Source excerpt ::
━━━━━━━━━━━━━━━━━━━━

About the clustering factor, there’s one outlier here which deserves an explanation. But before that, you must understand that this higher clustering factor is not important for a query using the covering index, such as a SELECT RANDOM_TEXT WHERE RANGE=0, because in that case you don’t read the table. However for some queries you may cover only the filter predicates and go to the table for projection.
But the big problem is that when you add a column to an index to address a specific query, you don’t want to risk a side effect on another query, and changing the clustering factor is a risk here. One solution is to keep the old non-covering index (DEMO_RANGE) but then the side effect is on DML overhead.

To understand the change in clustering factor we must go deeper on Oracle index key and data implementation. The ‘data’ part exists in Oracle indexes even when not specified explicitely with an INCLUDE clause. The ROWID is the data part. An index entry associates a key (the indexed columns) with a pointer to the table row (the ROWID). At least, this is for UNIQUE indexes where each key is unique.

Non-unique indexes are a special case. Actually, Oracle implements only unique key indexes. When the indexed columns are not unique, the ROWID is stored on the key part of the index entry, and there is no data part. You should read Richard Foote, Differences between Unique and Non-Unique Indexes for detailed explanation.

Branch size

The previous statistics displayed only the number of branch level, which was the same, but we can have more detail about the branch size with an ANALYZE INDEX.

The non-covering index has only one branch block, the root, which references all the 353 leaf blocks containing the 100000 entries, with an average of 5479/352=15 bytes per branch entry:

SQL> analyze index DEMO_RANGE validate structure offline;
Index DEMO_RANGE analyzed.
SQL> select height,blocks,lf_blks,lf_rows_len,br_rows,br_blks,br_rows_len,most_repeated_key,btree_space,used_space,pct_used,rows_per_key,blks_gets_per_access,opt_cmpr_pctsave,lf_uncmp_rows_len,lf_uncmp_blks from index_stats
HEIGHT BLOCKS LF_BLKS LF_ROWS_LEN BR_ROWS BR_BLKS BR_ROWS_LEN MOST_REPEATED_KEY BTREE_SPACE USED_SPACE PCT_USED ROWS_PER_KEY BLKS_GETS_PER_ACCESS OPT_CMPR_PCTSAVE LF_UNCMP_ROWS_LEN LF_UNCMP_BLKS
------ ------ ------- ----------- ------- ------- ----------- ----------------- ----------- ---------- -------- ------------ -------------------- ---------------- ----------------- -------------
2 384 353 1375000 352 1 5479 25000 2830616 1380479 49 25000 12502.5 19 1375000 353

The covering index with lot of distinct values for the non-key columns has more branch blocks, with an average of 34623/2439=14 bytes per branch entry:

SQL> analyze index DEMO_RANGE_COVERING_RANDOM validate structure offline;
Index DEMO_RANGE_COVERING_RANDOM analyzed.

━━━━━━━━━━━━━━━━━━━━

Record excerpts ::
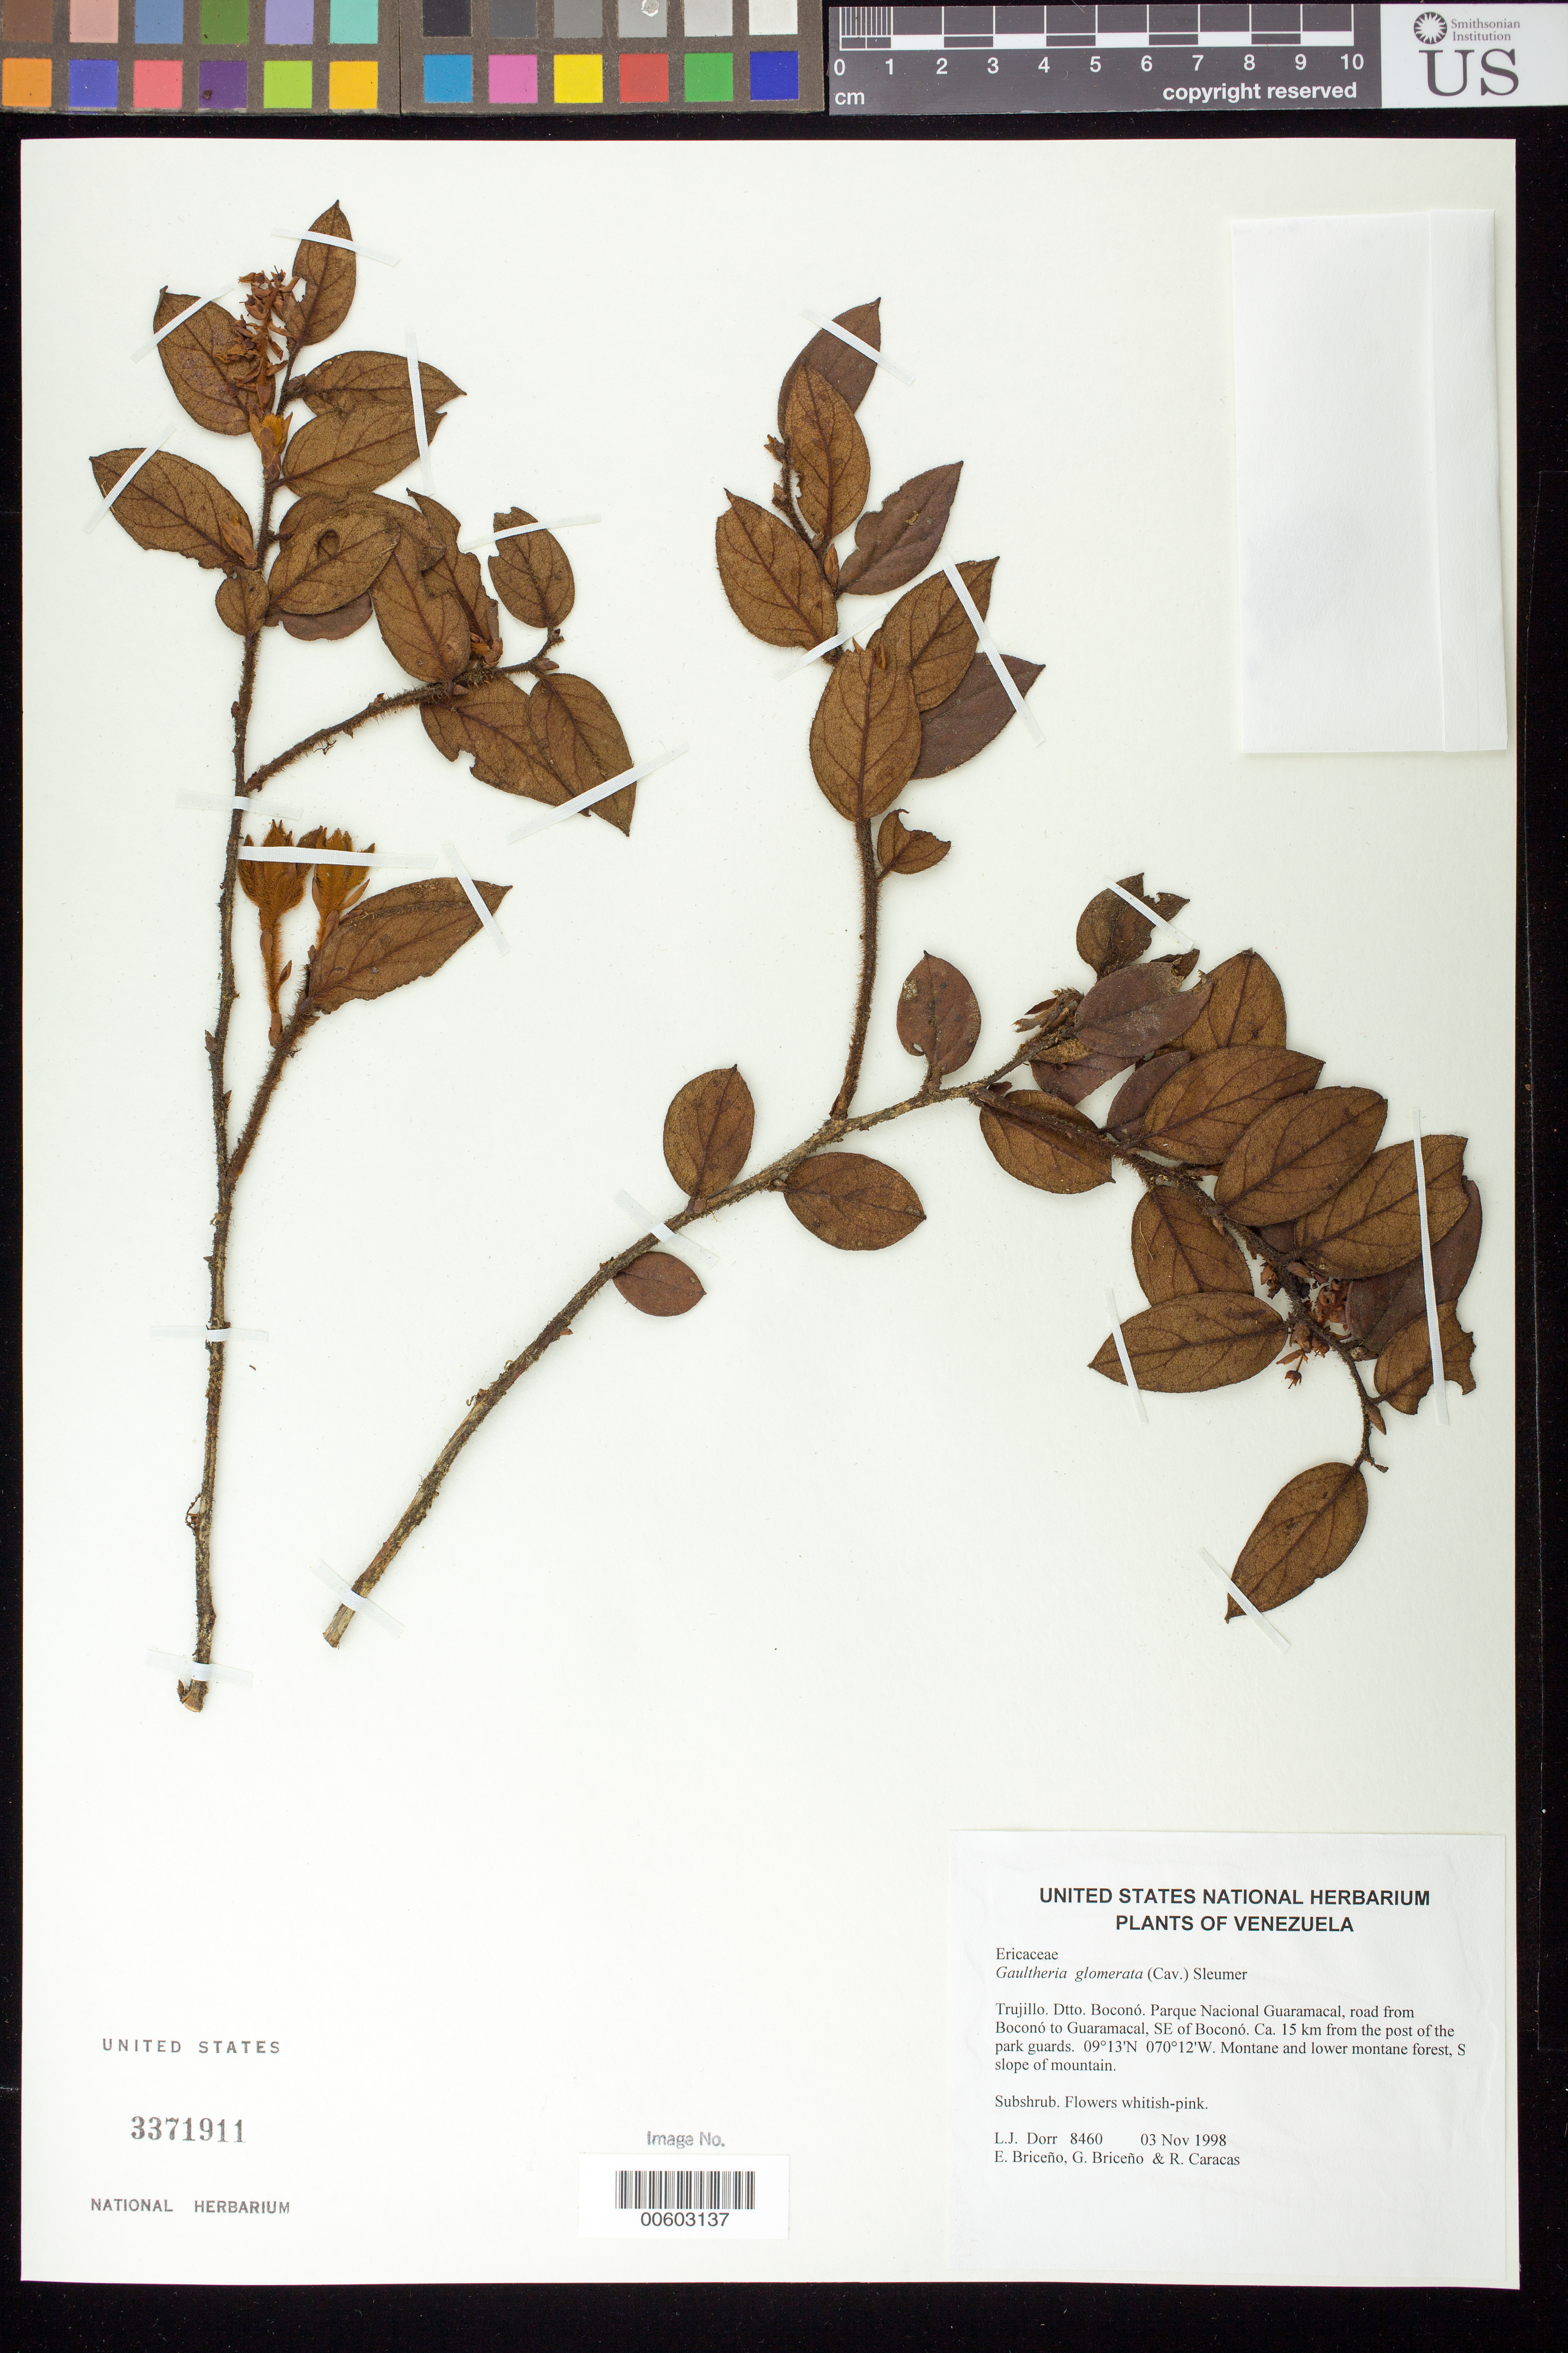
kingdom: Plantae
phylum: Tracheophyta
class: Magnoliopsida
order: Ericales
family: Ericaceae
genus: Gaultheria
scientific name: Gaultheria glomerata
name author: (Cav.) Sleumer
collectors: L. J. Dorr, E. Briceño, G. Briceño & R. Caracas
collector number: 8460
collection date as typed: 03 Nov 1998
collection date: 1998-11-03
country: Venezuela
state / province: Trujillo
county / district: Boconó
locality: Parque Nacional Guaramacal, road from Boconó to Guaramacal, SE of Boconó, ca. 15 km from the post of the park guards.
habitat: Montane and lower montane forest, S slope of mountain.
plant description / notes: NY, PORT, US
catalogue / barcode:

━━━━━━━━━━━━━━━━━━━━

Exercise requirements :: From the Oracle index excerpt above, list every statement entered at the SQL> prompt.

Output of the exercise ::
1. analyze index DEMO_RANGE validate structure offline;
2. select height,blocks,lf_blks,lf_rows_len,br_rows,br_blks,br_rows_len,most_repeated_key,btree_space,used_space,pct_used,rows_per_key,blks_gets_per_access,opt_cmpr_pctsave,lf_uncmp_rows_len,lf_uncmp_blks from index_stats
3. analyze index DEMO_RANGE_COVERING_RANDOM validate structure offline;